Tanguy Le Guern est le Directeur-adjoint du CROSS : "Depuis trois ans, nous avons fait évoluer nos moyens. Nous avons renforcé le nombre d'opérateurs, c'est-à-dire les personnes qui manipulent les systèmes, ceux qu'on appelle aussi adjoint de quart ou chef de quart dans la Marine nationale. Nous avons un appoint en personnel que nous pouvons déployer en renfort pour prendre les alertes, pour analyser et suivre les situations."

Avoir de la méthode, du sang froid et une solide expérience de la mer et de la Marine, sont indispensable pour un chef de quart confronté à la difficulté de localiser des naufragés. "Le problème, c'est surtout d'avoir très, très peu d'éléments fiables pour pouvoir comprendre ce qui se passe exactement dans chaque situation, détaille Tanguy Le Guern. On va analyser les éléments : d'où est partie la personne ou l'embarcation ; est-ce qu'on arrive à l'identifier par un numéro de téléphone ; est-ce qu'on arrive à la situer. C'est ça le plus compliqué. Aujourd'hui, on a quand même des moyens qui permettent de géolocaliser l'appelant, soit via WhatsApp, soit avec nos systèmes."

Tous les bateaux sont des vigies

"Une fois qu'on a localisé plus ou moins la position, on va s'appuyer sur un dispositif de moyens d'État à la mer. Mais on peut aussi, à certains moments, s'appuyer sur des vecteurs aériens puisqu'il y a un survol quotidien de la zone, mais aussi terrestre, avec les déclarations faites par les témoins ou aussi par les forces de sécurité qui sont déployées sur les plages."

Pour affiner les informations de localisation, le CROSS dispose aussi d'un autre atout : son autre activité qui consiste à réguler la circulation maritime dans le dispositif de séparation du trafic, le DST, véritable autoroute de la mer dans le Pas de Calais. Ce soir là, c'est Jean-David qui est à la manœuvre.
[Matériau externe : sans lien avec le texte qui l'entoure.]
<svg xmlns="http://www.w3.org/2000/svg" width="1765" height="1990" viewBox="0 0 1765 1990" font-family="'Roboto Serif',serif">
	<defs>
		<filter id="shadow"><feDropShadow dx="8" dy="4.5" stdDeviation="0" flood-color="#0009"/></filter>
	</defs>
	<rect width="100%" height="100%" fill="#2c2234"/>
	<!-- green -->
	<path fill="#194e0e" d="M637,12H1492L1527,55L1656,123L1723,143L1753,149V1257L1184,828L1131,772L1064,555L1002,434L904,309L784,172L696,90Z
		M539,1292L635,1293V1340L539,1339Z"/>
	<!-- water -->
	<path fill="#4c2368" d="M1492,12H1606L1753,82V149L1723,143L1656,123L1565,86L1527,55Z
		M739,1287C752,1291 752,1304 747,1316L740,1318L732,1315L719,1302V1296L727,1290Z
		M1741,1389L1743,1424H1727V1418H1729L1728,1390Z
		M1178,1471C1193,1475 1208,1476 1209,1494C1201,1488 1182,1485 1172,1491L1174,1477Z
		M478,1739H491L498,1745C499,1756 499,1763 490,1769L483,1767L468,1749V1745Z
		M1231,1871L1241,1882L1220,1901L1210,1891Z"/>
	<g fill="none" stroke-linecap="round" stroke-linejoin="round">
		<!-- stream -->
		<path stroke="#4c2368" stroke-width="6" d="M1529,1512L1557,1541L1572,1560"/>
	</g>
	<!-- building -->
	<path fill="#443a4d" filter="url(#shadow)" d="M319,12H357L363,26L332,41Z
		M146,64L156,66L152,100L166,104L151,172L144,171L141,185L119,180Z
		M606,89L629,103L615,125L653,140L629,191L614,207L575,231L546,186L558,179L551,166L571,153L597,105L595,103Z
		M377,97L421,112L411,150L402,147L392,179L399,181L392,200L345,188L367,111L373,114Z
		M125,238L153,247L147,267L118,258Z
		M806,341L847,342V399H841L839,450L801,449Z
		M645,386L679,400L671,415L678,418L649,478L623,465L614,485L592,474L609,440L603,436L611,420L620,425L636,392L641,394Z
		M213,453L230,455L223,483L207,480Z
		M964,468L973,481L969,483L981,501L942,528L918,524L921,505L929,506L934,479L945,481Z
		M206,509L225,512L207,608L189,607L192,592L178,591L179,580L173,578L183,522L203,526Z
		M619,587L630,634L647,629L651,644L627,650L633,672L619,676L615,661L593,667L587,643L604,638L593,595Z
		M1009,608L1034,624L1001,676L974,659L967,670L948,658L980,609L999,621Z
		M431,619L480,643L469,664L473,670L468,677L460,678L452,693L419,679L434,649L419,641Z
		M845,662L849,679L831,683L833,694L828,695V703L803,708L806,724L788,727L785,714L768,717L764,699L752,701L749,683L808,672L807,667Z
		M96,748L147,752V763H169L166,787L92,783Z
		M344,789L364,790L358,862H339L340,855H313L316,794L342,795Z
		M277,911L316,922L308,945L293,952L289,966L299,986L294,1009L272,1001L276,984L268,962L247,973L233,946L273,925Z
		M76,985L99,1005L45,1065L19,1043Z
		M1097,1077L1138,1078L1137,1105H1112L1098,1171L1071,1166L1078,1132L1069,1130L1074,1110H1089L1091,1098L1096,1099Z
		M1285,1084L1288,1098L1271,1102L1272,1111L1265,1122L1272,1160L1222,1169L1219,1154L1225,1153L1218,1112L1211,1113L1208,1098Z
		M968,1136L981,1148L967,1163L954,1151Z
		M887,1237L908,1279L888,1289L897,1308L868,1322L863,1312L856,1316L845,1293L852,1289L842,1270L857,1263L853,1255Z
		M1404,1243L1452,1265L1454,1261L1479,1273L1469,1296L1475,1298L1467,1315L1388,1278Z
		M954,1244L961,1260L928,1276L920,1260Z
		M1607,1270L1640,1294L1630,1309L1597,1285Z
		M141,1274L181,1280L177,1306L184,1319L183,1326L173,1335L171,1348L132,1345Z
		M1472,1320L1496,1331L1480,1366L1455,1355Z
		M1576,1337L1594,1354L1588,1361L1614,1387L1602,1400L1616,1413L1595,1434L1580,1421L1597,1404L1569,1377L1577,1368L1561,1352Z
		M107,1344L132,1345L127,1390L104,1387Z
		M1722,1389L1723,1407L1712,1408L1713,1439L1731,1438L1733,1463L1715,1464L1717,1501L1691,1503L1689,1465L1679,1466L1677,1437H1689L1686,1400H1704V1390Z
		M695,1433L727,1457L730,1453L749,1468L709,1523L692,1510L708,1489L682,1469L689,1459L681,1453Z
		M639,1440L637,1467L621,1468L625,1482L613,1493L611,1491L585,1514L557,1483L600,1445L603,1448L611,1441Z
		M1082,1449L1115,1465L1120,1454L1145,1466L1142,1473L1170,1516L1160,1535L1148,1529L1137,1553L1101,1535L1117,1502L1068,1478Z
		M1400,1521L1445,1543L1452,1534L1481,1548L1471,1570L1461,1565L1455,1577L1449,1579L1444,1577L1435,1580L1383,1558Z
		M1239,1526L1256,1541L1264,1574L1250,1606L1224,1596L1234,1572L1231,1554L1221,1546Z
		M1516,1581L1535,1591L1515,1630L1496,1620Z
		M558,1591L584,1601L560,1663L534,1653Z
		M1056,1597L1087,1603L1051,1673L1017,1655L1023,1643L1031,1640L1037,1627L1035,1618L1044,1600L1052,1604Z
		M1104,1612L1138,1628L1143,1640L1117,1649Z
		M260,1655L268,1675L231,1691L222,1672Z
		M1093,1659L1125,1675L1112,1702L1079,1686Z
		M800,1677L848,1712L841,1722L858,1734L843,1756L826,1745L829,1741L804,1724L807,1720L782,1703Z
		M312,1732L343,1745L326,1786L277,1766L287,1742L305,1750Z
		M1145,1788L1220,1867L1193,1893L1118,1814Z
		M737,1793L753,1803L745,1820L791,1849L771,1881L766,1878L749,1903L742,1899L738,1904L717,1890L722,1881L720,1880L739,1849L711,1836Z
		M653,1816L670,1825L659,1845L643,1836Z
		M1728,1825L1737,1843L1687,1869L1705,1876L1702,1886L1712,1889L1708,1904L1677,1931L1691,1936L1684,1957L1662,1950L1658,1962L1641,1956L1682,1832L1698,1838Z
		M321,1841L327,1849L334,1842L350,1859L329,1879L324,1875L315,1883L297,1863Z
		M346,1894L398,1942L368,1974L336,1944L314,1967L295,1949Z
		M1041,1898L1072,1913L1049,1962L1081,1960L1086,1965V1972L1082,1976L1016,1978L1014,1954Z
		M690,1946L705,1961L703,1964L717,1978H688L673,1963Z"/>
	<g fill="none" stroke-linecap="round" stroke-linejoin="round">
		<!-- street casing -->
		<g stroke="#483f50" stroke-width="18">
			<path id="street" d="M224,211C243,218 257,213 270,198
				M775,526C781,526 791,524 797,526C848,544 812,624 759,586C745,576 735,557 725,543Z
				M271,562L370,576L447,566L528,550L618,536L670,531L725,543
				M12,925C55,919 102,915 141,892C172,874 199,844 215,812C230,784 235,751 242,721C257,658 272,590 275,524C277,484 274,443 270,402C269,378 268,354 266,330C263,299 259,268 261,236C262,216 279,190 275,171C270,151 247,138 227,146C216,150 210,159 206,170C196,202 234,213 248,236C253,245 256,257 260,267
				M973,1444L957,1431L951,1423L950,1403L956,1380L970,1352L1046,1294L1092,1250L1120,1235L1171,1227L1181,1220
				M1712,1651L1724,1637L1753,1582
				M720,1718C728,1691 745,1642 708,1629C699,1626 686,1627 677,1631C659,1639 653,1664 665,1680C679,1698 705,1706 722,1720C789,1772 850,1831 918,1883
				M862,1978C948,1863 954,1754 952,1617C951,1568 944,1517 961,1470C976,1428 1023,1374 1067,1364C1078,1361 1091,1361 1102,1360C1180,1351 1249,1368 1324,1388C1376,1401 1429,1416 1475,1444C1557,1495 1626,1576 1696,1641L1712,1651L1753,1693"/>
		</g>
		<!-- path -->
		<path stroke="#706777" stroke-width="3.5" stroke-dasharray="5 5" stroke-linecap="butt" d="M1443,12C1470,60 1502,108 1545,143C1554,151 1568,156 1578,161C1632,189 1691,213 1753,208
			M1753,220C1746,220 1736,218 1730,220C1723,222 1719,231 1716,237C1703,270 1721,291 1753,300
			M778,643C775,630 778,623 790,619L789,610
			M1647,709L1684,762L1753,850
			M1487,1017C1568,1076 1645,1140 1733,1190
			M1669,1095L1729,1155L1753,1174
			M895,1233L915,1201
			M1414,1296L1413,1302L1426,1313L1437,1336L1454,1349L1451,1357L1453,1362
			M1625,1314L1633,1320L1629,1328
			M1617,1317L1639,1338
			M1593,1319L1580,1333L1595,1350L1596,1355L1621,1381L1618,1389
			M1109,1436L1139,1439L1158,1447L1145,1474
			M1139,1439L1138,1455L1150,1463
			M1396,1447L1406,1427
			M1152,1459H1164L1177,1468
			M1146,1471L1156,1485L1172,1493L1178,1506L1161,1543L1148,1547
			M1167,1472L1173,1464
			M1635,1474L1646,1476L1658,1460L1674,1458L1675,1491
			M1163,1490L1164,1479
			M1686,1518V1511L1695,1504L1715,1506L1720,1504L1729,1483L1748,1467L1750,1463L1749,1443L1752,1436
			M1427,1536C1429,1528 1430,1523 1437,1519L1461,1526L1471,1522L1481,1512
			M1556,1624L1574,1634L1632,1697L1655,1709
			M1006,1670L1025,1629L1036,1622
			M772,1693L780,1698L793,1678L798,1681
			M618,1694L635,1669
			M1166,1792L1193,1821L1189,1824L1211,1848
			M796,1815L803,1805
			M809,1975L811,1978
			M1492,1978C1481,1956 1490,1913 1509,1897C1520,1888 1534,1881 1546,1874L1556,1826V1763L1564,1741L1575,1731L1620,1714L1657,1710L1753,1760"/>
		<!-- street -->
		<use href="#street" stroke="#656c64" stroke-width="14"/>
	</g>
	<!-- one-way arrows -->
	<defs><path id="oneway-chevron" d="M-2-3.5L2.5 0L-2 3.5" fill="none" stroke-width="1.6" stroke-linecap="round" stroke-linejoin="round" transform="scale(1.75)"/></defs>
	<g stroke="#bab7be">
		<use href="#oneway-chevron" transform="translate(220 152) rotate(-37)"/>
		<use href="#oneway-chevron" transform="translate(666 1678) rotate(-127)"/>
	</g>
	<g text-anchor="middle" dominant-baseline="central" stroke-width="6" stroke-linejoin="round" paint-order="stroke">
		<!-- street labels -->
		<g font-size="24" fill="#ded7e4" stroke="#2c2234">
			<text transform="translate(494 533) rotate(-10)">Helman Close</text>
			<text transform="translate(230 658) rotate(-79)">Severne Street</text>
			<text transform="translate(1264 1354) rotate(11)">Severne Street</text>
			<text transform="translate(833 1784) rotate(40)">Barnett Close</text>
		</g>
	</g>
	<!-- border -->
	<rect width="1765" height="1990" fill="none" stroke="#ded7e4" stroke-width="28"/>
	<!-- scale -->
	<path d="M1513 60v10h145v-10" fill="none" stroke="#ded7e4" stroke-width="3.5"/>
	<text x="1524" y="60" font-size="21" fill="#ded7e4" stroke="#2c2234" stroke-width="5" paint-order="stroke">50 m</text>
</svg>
Lui aussi est cerné par des écrans : "On appelle les bateaux ou ce sont eux qui appellent pour nous communiquer leur cargaison, s'ils ont des matières dangereuses à bord, leur destination et différentes informations pour qu'on puisse avoir des infos sur le navire et pouvoir, en cas de souci, avoir déjà un début de base de données. Ces navires sont les yeux et les oreilles du CROSS et permettent, selon leur trajet, de pouvoir nous avertir si jamais il y a des détresses particulières sur la voie."

Une remise en cause douloureuse

Le 24 novembre 2021, 27 migrants sont morts dans le naufrage de leur embarcation. L'enquête ouverte a abouti à la mise en examen de cinq sauveteurs du CROSS. Une forme de remise en cause de leur engagement auprès des migrants qui est vécue douloureusement. "Ce n'est pas le naufrage qui nous a affecté puisque nous sommes confrontés à de nombreux naufrages. Il y a une certaine fatalité qui est dure à comprendre, mais que les marins, eux, appréhendent totalement, témoigne Tanguy Le Guern. Mais oui, ça a changé notre façon de voir les choses, parce qu'on sait qu'on est surexposés, qu'on est fragiles. On cherche à se protéger du mieux possible en étant encore plus professionnels qu'auparavant. Ça nous affecte comme n'importe quel corps de métier qui serait attaqué et qui pense avoir bien travaillé."

"La justice fera son travail. Ça fait mal dans un premier temps d'être attaqué alors que toutes les personnes qui viennent ici en CROSS veulent sauver un maximum de personnes. Donc oui, c'est blessant, mais on avance et on est obligé d'avancer pour sauver un maximum de personnes." L'année dernière, le dispositif de sauvetage exceptionnel mis en place dans le Détroit du Pas de Calais a permis de sauver 8.000 vies.